Le CRE souhaiterait par ailleurs que d’ici 2035, que la Ville cesse de subventionner le stationnement gratuit sur rue, afin qu’elle puisse récupérer des fonds qui pourraient être utilisés pour soutenir la mobilité durable. «Cette mesure est aussi en lien avec des questions d’équité, dans une ville où 30% des ménages n’ont pas de voitures. Ils paient pour le stationnement de partout, quand ils vont à l’épicerie sur les aliments, dans leurs taxes», énumère Blaise Rémillard.

Autre mesure phare, le regroupement de spécialistes voudrait que les ratios minimums de stationnement pour la construction d’immeubles soient retirés. Rappelons que dans la configuration actuelle, de nombreux arrondissements exigent que les promoteurs immobiliers construisent des stationnements pour chaque immeuble construit.

«Ça a un effet vraiment pervers, car ça oblige le promoteur à construire plus de stationnements que ce qui a du sens économiquement pour lui, sans se questionner sur les besoins de sa clientèle. Ça créer toutes sortes de distorsions et ça encourage les gens à se motoriser. La bonne nouvelle c’est que plusieurs arrondissements laissent déjà tomber ces exigences-là», affirme Blaise Rémillard.

Le Conseil se dit également en faveur d’une révision du système de vignettes, afin que ce dernier soit établi en fonction de l’offre et de la demande «réelle de stationnement».
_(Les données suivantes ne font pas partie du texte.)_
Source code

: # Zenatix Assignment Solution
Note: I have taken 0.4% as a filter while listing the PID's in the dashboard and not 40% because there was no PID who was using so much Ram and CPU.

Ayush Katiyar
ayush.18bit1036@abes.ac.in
On veut passer d’un mode de bonnes intentions à un mode de résultats

Blaise Rémillard, responsable du transport et de l’urbanisme au CRE-Montréal

Un mouvement déjà enclenché

Selon la vision du Conseil, l’ensemble de ces recommandations pourraient graduellement être instaurées sur la période allant de 2024 à 2035. Elles permettraient notamment d’atteindre les cibles de réduction de GES (55 % d’ici 2030 et 90 % d’ici 2050) mais aussi d’anticiper le virage qui prévoit la fin de la vente de véhicules à essence neufs, dès 2035.

Blaise Rémillard estime que les propositions du groupe s’inscrivent dans une dynamique déjà amorcée par la ville de Montréal et la région métropolitaine, avec notamment la mise à jour du Plan métropolitain d’aménagement et de développement du Grand Montréal (PMAD).

«On sent qu’on s’inscrit dans un mouvement plutôt favorable aux réformes sur le stationnement. Le mouvement est bien enclenché partout à Montréal. Il y a beaucoup d’arrondissements qui revoient déjà leur règlementation et qui se lancent dans des études. On voit aussi que depuis deux ans, la Ville a mis en place l’Agence de mobilité durable pour mieux administrer les stationnements. Par contre on veut amener des idées un peu plus audacieuses pour atteindre nos cibles», détaille Blaise Rémillard.

Mais au-delà des décideurs, le Conseil souhaite également que son message se rende jusqu’aux citoyens: «un effort particulier est fait pour rejoindre le grand public afin de lui faire prendre conscience des bénéfices qu’on a à changer notre façon de voir le stationnement», conclut Blaise Rémillard.